→ Task to complete:
From the records below, please return each line that holds the word "trägt".

· · · · · · ·

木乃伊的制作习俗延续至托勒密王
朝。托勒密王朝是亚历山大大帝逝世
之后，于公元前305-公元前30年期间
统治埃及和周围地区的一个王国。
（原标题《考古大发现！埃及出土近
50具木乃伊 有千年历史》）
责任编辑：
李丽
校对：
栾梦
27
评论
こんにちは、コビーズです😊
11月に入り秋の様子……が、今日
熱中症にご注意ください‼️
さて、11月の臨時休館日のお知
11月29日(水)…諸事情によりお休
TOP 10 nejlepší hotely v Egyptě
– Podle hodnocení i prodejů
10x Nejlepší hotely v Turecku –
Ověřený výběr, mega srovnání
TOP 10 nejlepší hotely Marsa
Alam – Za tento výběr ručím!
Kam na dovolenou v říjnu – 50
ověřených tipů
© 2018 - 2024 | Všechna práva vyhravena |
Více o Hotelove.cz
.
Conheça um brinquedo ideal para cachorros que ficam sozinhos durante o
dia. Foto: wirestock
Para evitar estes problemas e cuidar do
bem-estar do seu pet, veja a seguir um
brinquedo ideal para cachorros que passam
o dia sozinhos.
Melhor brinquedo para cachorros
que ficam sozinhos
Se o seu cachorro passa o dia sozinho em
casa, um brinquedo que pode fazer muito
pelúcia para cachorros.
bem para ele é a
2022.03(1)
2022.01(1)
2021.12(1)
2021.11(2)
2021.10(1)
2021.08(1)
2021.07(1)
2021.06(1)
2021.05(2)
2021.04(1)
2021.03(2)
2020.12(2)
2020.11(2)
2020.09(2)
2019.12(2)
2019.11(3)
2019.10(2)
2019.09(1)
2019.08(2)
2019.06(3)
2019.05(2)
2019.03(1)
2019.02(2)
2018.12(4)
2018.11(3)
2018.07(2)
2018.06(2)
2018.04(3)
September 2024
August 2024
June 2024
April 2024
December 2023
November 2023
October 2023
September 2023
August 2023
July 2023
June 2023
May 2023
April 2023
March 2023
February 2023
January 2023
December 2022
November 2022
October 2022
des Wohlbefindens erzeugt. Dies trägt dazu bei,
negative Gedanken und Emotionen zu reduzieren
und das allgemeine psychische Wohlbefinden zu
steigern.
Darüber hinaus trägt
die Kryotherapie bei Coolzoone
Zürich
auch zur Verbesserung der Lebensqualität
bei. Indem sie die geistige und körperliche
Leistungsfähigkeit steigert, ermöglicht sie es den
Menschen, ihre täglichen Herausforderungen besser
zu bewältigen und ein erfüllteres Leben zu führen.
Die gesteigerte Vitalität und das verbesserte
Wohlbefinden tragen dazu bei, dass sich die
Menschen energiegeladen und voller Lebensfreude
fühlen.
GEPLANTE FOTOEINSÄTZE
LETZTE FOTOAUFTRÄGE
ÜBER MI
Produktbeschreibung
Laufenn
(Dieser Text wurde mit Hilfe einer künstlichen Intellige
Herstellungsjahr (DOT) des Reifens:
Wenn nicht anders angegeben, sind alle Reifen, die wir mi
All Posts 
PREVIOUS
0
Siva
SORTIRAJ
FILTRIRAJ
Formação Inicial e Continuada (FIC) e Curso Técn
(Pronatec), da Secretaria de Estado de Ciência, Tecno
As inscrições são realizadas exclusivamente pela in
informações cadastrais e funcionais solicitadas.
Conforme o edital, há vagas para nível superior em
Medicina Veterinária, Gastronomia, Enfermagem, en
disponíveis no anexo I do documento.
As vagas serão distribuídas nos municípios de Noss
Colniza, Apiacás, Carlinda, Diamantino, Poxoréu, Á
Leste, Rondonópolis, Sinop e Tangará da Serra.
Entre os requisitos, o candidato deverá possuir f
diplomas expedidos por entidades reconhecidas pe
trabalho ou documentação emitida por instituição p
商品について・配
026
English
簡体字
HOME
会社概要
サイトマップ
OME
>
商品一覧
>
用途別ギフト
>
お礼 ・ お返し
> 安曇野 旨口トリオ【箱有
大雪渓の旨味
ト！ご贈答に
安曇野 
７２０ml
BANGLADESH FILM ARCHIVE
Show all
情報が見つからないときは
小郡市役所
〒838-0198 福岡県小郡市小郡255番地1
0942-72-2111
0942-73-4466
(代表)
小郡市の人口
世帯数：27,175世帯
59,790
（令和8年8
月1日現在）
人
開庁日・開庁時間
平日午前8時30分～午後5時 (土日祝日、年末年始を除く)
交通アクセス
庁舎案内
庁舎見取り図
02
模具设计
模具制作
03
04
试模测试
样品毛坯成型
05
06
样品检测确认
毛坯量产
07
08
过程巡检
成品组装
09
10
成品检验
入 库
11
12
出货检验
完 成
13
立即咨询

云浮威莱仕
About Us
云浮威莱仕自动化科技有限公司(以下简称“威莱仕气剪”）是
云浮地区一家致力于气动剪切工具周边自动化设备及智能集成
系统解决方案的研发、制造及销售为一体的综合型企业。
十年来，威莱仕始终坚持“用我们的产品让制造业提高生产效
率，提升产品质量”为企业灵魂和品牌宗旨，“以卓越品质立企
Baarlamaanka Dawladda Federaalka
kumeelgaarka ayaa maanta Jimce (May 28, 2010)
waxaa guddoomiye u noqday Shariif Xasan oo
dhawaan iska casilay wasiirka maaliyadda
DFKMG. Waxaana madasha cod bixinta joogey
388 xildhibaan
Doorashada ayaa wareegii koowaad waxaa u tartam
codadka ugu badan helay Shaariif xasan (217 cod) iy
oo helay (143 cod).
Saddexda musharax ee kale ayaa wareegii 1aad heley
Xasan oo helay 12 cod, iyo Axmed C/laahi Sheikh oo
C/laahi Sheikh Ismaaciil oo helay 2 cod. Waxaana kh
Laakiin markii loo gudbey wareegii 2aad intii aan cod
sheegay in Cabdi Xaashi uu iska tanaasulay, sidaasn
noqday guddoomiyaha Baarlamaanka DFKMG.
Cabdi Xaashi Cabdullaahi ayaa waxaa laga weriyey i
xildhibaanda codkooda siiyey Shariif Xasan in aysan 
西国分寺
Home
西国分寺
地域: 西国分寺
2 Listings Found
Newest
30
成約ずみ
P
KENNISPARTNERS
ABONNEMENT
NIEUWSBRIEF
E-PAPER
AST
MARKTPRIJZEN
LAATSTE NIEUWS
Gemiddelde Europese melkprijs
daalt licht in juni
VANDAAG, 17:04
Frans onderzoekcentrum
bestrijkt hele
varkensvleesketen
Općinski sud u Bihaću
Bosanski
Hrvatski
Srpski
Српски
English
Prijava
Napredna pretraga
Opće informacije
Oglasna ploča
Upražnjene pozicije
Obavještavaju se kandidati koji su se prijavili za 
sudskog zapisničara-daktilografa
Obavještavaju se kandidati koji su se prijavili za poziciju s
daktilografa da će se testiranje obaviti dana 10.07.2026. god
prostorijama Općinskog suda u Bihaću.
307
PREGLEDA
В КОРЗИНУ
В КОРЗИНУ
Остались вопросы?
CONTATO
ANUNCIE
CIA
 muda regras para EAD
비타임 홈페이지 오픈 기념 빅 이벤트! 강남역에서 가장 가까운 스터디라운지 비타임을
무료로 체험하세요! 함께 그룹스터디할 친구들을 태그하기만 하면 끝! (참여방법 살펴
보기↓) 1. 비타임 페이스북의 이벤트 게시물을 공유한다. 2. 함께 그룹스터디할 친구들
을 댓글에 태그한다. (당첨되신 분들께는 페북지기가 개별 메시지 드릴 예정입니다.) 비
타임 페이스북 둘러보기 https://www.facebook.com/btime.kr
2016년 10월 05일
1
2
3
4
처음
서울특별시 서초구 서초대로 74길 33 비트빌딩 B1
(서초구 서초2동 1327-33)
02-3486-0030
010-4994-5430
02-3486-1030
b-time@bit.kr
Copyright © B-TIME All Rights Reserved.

· · · · · · ·

→ Result:
des Wohlbefindens erzeugt. Dies trägt dazu bei,
Darüber hinaus trägt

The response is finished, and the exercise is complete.